Methods and approach

Five hundred skeletal samples submitted for forensic genome sequencing were analyzed retrospectively. Human-specific DNA quantity was measured using short and long autosomal quantitative PCR targets. Total DNA content was assessed using fluorometric quantification. SNP call rate served as the primary measure of profile completeness. Pearson correlation coefficients were calculated between DNA metrics and SNP call rate. Machine-learning models were constructed to assess predictive performance of quantification metrics for call rate outcomes. Stratified analysis was conducted by bone type category to evaluate differential sample progression and sequencing performance.

Key Findings

Among 500 samples, 399 (79.8%) met minimum human DNA thresholds and underwent sequencing. SNP call rates ranged from 8% to 91%, with 95.7% achieving ≥50% call rates.
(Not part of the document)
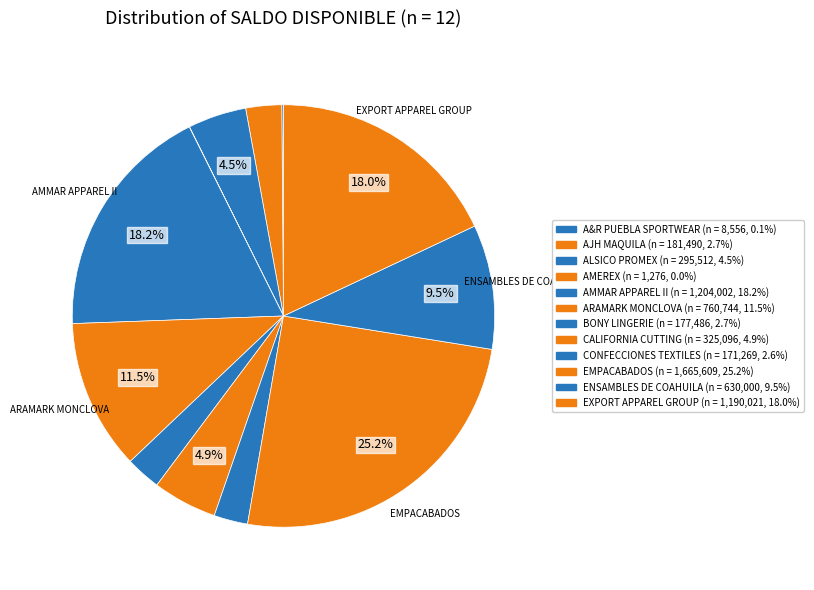

Which category has the biggest portion of the pie?

EMPACABADOS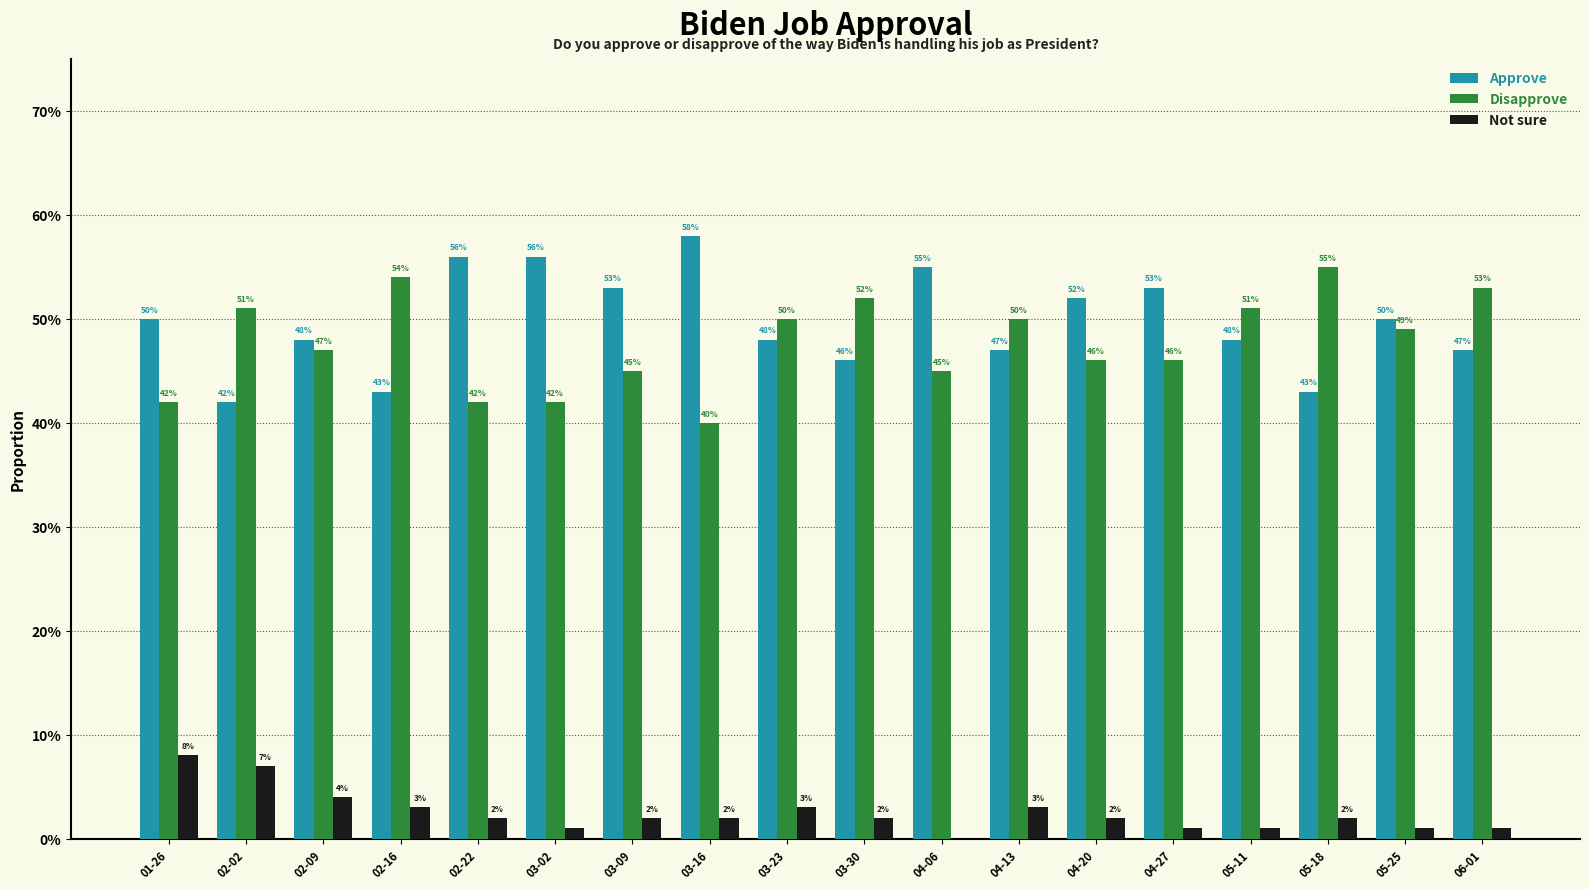

Between 01-26 and 04-13, which series saw the biggest shift?

Disapprove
The total DNA to short autosomal target ratio showed the strongest correlation with call rate (log₁₀ r = -0.48), followed by estimated human DNA input into library preparation (log₁₀ r = 0.41). Degradation index demonstrated only modest association (log₁₀ r not specified but described as modest). Bone type significantly influenced sample progression to sequencing but did not substantially differentiate call rate distributions among sequenced samples. Machine-learning models incorporating standard quantification metrics achieved moderate validation performance (best R² = 0.47), indicating that current metrics correlate with but do not reliably predict SNP profile completeness across the range of skeletal specimens encountered.

Implications

Massively parallel SNP sequencing demonstrates robust applicability for forensic identification of unidentified human remains, with high call rate achievement rates across diverse bone types and preservation conditions. The findings support SNP-based genetic genealogy as a preferred approach for generating actionable identification data from skeletal remains. However, the moderate predictive performance of current quantification metrics indicates that standard pre-sequencing assessments provide limited specificity for determining likely profile completeness outcomes prior to library preparation and sequencing.